Milonas, J. (dissenting).
I would affirm the judgment awarding damages for personal injuries suffered by plaintiff.
The jury, following a five-day trial, rendered a unanimous verdict in favor of plaintiff and against the defen*389dant, the City of New York. The majority now proposes to substitute its judgment for that of the jury, contending that, as a matter of law, insufficient time had passed between the end of the snowstorm and the accident to charge the city with responsibility for its failure to clear the sidewalk. It is acknowledged that “[t]here is no formula for determining liability on the basis of any ratio between the number of inches of snowfall and the time elapsed before the happening of the accident” (Yonki v City of New York, 276 App Div 407, 410, app dsmd 303 NY 852). However, the majority has determined that in view of the severity of the storm and the extensiveness of the required snow and ice removal operations, the city cannot be deemed accountable since the shortest time period for which a municipality has been held liable in such a situation is 44 hours, and what is involved here is only a period of SOVé hours after the cessation of precipitation. It would thus appear that the crucial, and undetermined, time span lies somewhere between 30V4 hours and 44 hours.
The jury, having heard all the evidence, found the city remiss in the performance of its duty to maintain the sidewalks in a safe condition for pedestrians to use. How much time is necessary for the city to be reasonably expected to take affirmative action on behalf of the public welfare is a question which, along with all the other factual circumstances surrounding the storm' and its aftermath, was properly left to the jury’s determination.
Although the opposing parties strongly disagreed as to the severity of the weather conditions, there certainly was more than sufficient basis in the evidence to justify the jury’s verdict. The jury could reasonably conclude that although the storm began on December 16, 1973, the streets were untouched by the city until December 19, and that the precipitation was not extensive, finally amounting to only 2.8 inches of snow and ice, some of which had already evaporated by the time of the accident. The evidence is also adequate to demonstrate that the plaintiff fell on a path worn on snow and ice by pedestrian traffic, which was described as being lumpy and bumpy and dark like dirt. Despite the supposed difficulty by the city in removing the accumulation, some abutting landowners, includ*390ing the adjacent owner, had already cleared the area in front of their houses. Further, the jury could reasonably find that the storm had actually effectively ended some 40 hours before the accident and what followed were merely traces of precipitation.

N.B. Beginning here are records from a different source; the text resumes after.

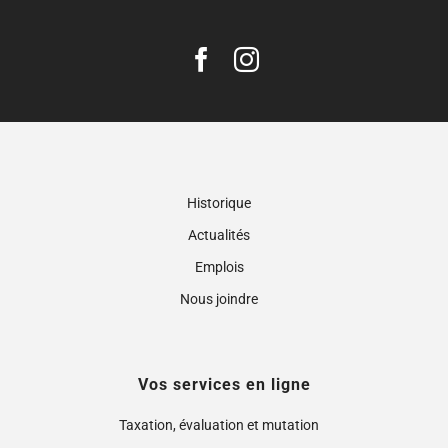
Historique
Actualités
Emplois
Nous joindre
Vos services en ligne
Taxation, évaluation et mutation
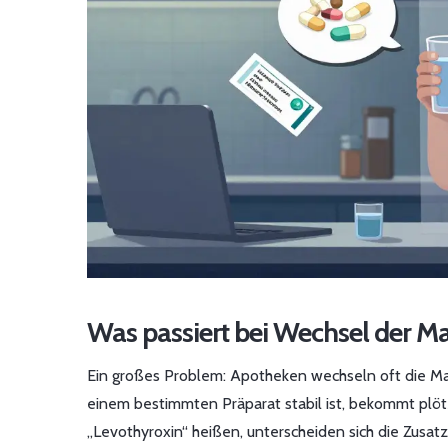
Was passiert bei Wechsel der M
Ein großes Problem: Apotheken wechseln oft die Marke
einem bestimmten Präparat stabil ist, bekommt plötzli
„Levothyroxin“ heißen, unterscheiden sich die Zusat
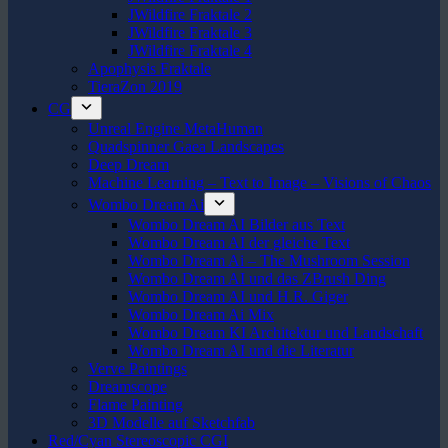
JWildfire Fraktale 2
JWildfire Fraktale 3
JWildfire Fraktale 4
Apophysis Fraktale
TieraZon 2019
CG
Unreal Engine MetaHuman
Quadspinner Gaea Landscapes
Deep Dream
Machine Learning – Text to Image – Visions of Chaos
Wombo Dream Ai
Wombo Dream AI Bilder aus Text
Wombo Dream AI der gleiche Text
Wombo Dream Ai – The Mushroom Session
Wombo Dream AI und das ZBrush Ding
Wombo Dream AI und H.R. Giger
Wombo Dream Ai Mix
Wombo Dream KI Architektur und Landschaft
Wombo Dream AI und die Literatur
Verve Paintings
Dreamscope
Flame Painting
3D Modelle auf Sketchfab
Red/Cyan Stereoscopic CGI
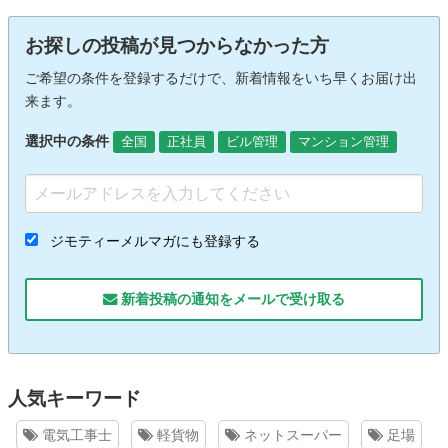
お探しの投稿が見つからなかった方
ご希望の条件を登録するだけで、新着情報をいち早くお届け出
来ます。
選択中の条件
全国
正社員
ビル管理
マンション管理
ジモティーメルマガにも登録する
新着投稿の通知をメールで受け取る
人気キーワード
電気工事士
軽貨物
ネットスーパー
足場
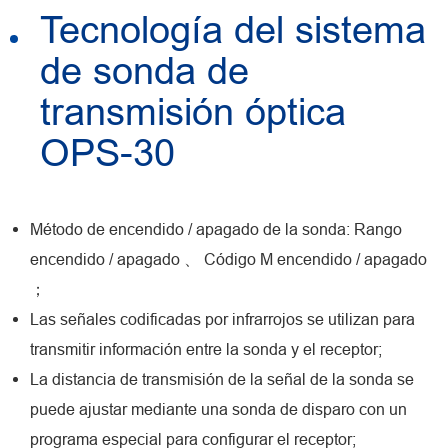
Tecnología del sistema
de sonda de
transmisión óptica
OPS-30
Método de encendido / apagado de la sonda: Rango
encendido / apagado 、 Código M encendido / apagado
；
Las señales codificadas por infrarrojos se utilizan para
transmitir información entre la sonda y el receptor;
La distancia de transmisión de la señal de la sonda se
puede ajustar mediante una sonda de disparo con un
programa especial para configurar el receptor;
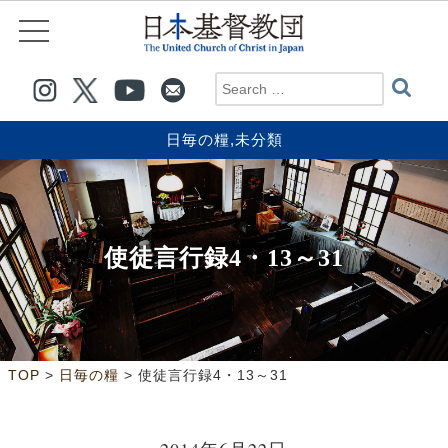
日毎の糧
,
未分類
使徒言行録4・13～31
>
>
TOP
日毎の糧
使徒言行録4・13～31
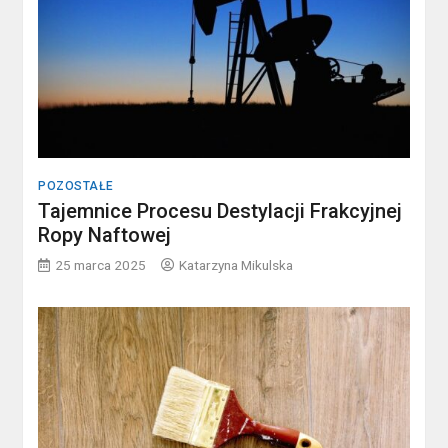
POZOSTAŁE
Tajemnice Procesu Destylacji Frakcyjnej
Ropy Naftowej
25 marca 2025
Katarzyna Mikulska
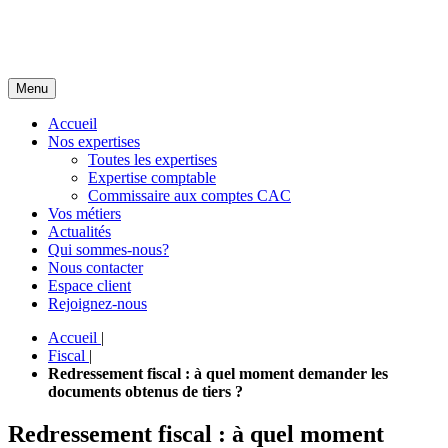
Menu
Accueil
Nos expertises
Toutes les expertises
Expertise comptable
Commissaire aux comptes CAC
Vos métiers
Actualités
Qui sommes-nous?
Nous contacter
Espace client
Rejoignez-nous
Accueil
|
Fiscal
|
Redressement fiscal : à quel moment demander les
documents obtenus de tiers ?
Redressement fiscal : à quel moment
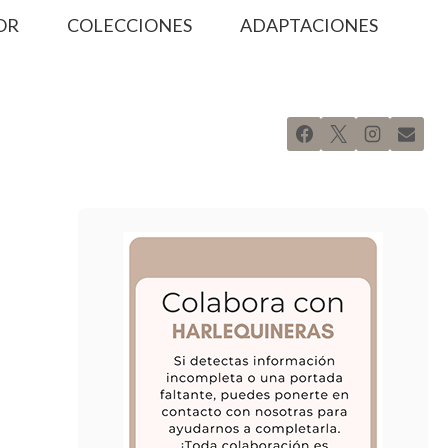
OR
COLECCIONES
ADAPTACIONES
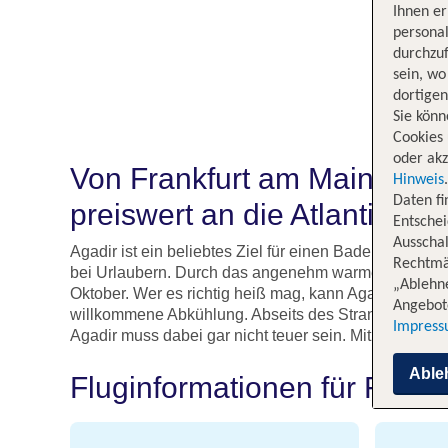
Ihnen e
persona
durchzuf
sein, w
dortige
Sie könn
Cookies 
oder akz
Von Frankfurt am Main (FRA)
Hinweis
Daten f
preiswert an die Atlantikküst
Entschei
Ausschal
Agadir ist ein beliebtes Ziel für einen Badeurlaub im
Rechtmäß
bei Urlaubern. Durch das angenehm warme Klima ist A
„Ablehn
Oktober. Wer es richtig heiß mag, kann Agadir im Ju
Angebote
willkommene Abkühlung. Abseits des Strands lädt de
Impres
Agadir muss dabei gar nicht teuer sein. Mit etwas Gl
Able
Fluginformationen für Flüge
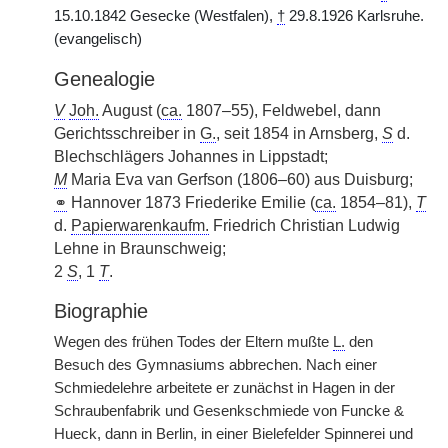
15.10.1842 Gesecke (Westfalen),
†
29.8.1926 Karlsruhe.
(evangelisch)
Genealogie
V
Joh.
August (
ca.
1807–55), Feldwebel, dann
Gerichtsschreiber in
G.
, seit 1854 in Arnsberg,
S
d.
Blechschlägers Johannes in Lippstadt;
M
Maria Eva van Gerfson (1806–60) aus Duisburg;
⚭
Hannover 1873 Friederike Emilie (
ca.
1854–81),
T
d.
Papierwarenkaufm.
Friedrich Christian Ludwig
Lehne in Braunschweig;
2
S
, 1
T
.
Biographie
Wegen des frühen Todes der Eltern mußte
L.
den
Besuch des Gymnasiums abbrechen. Nach einer
Schmiedelehre arbeitete er zunächst in Hagen in der
Schraubenfabrik und Gesenkschmiede von Funcke &
Hueck, dann in Berlin, in einer Bielefelder Spinnerei und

As the United States Supreme Court declared in Tennant v Peoria & Pekin Union Ry. Co. (321 US 29, 35): “It is the jury, not the court, which is the fact-finding body. It weighs the contradictory evidence and inferences, judges the credibility of witnesses, receives expert instructions, and draws the ultimate conclusion as to the facts. The very essence of its function is to select from among conflicting inferences and conclusions that which it considers most reasonable * * * That conclusion, whether it relates to negligence, causation or any other factual matter, cannot be ignored. Courts are not free to reweigh the evidence and set aside the jury verdict merely because the jury could have drawn different inferences or conclusions or because judges feel that other results are more reasonable.”

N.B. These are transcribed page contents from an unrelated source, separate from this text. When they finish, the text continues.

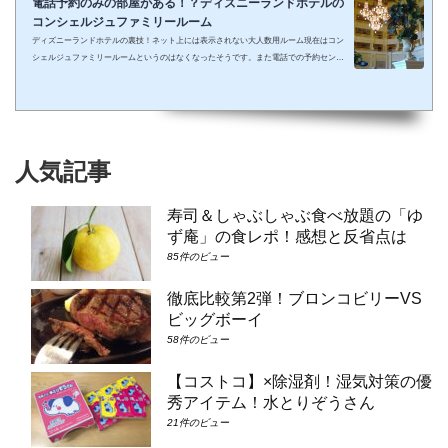
電話予約のみの部屋がある！？ディズニーランドホテルの
コンシェルジュファミリールーム
ディズニーランドホテルの裏技！ネット上には表示されない大人数用ルーム現在はコン
シェルジュファミリールームというのはなくなったそうです。また電話での予約センタ
ーもなくなってしまったそうで、元コンシェルジュファミリールームのようなお部屋に
大人数で泊まりたい場合は①コンシェルジュ・スーペリアルーム（パークビュー）（3-
6階）➁コンシェルジュ・デラックスルーム（パークビュー）（3-6階）③コンシェルジ
ュ・スーペリアルーム（パークビュー）（7-8階）④コンシェルジュ・デラックスルー
ム（パークビュー）（7-8階）となり...
人気記事
寿司＆しゃぶしゃぶ食べ放題の「ゆ
ず庵」の食レポ！感想と反省点は
85件のビュー
徹底比較第2弾！ブロンコビリーVS
ビッグボーイ
58件のビュー
【コストコ】×除湿剤！湿気対策の優
秀アイテム！水とりぞうさん
21件のビュー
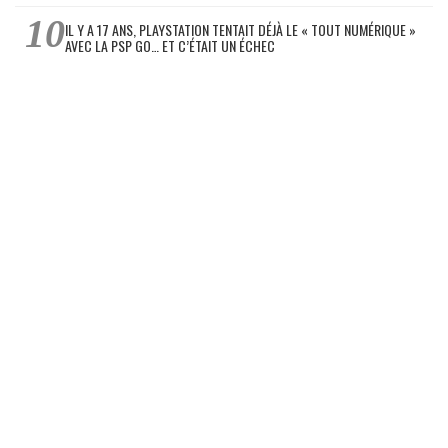
IL Y A 17 ANS, PLAYSTATION TENTAIT DÉJÀ LE « TOUT NUMÉRIQUE »
AVEC LA PSP GO… ET C’ÉTAIT UN ÉCHEC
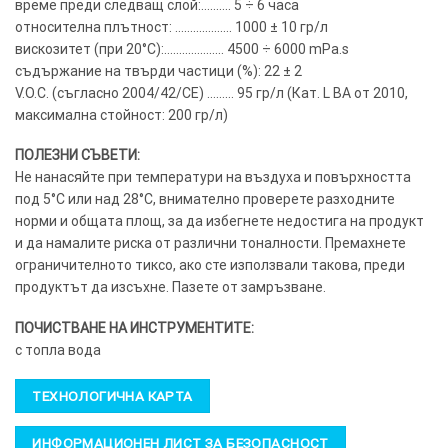
време преди следващ слой:………. 5 ÷ 6 часа
относителна плътност: ………………. 1000 ± 10 гр/л
вискозитет (при 20°C):……………….. 4500 ÷ 6000 mPa.s
съдържание на твърди частици (%): 22 ± 2
V.O.C. (съгласно 2004/42/CE) ……… 95 гр/л (Кат. L BA от 2010,
максимална стойност: 200 гр/л)
ПОЛЕЗНИ СЪВЕТИ:
Не нанасяйте при температури на въздуха и повърхността
под 5°C или над 28°C, внимателно проверете разходните
норми и общата площ, за да избегнете недостига на продукт
и да намалите риска от различни тоналности. Премахнете
ограничителното тиксо, ако сте използвали такова, преди
продуктът да изсъхне. Пазете от замръзване.
ПОЧИСТВАНЕ НА ИНСТРУМЕНТИТЕ:
с топла вода
ТЕХНОЛОГИЧНА КАРТА
ИНФОРМАЦИОНЕН ЛИСТ ЗА БЕЗОПАСНОСТ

Regardless of the fact that the jury decided to the contrary, the majority has determined that the city’s recitation of the facts is more persuasive than that of the plaintiff. Yet, it is incumbent upon us to view the evidence in a manner most favorable to the plaintiff, since it was she who prevailed at trial (see Derdiarian v Felix Contr. Corp., 51 NY2d 308, 312, n 1). The jury has made an appropriate and supportable finding in this case, and we should not disturb it.
Ross, Carro and Lupiano, JJ., concur with Sullivan, J. P.; Milonas, J., dissents in an opinion.
Judgment, Supreme Court, Bronx County, entered on December 19,1980, reversed, on the law, without costs and without disbursements, the judgment vacated and the complaint dismissed.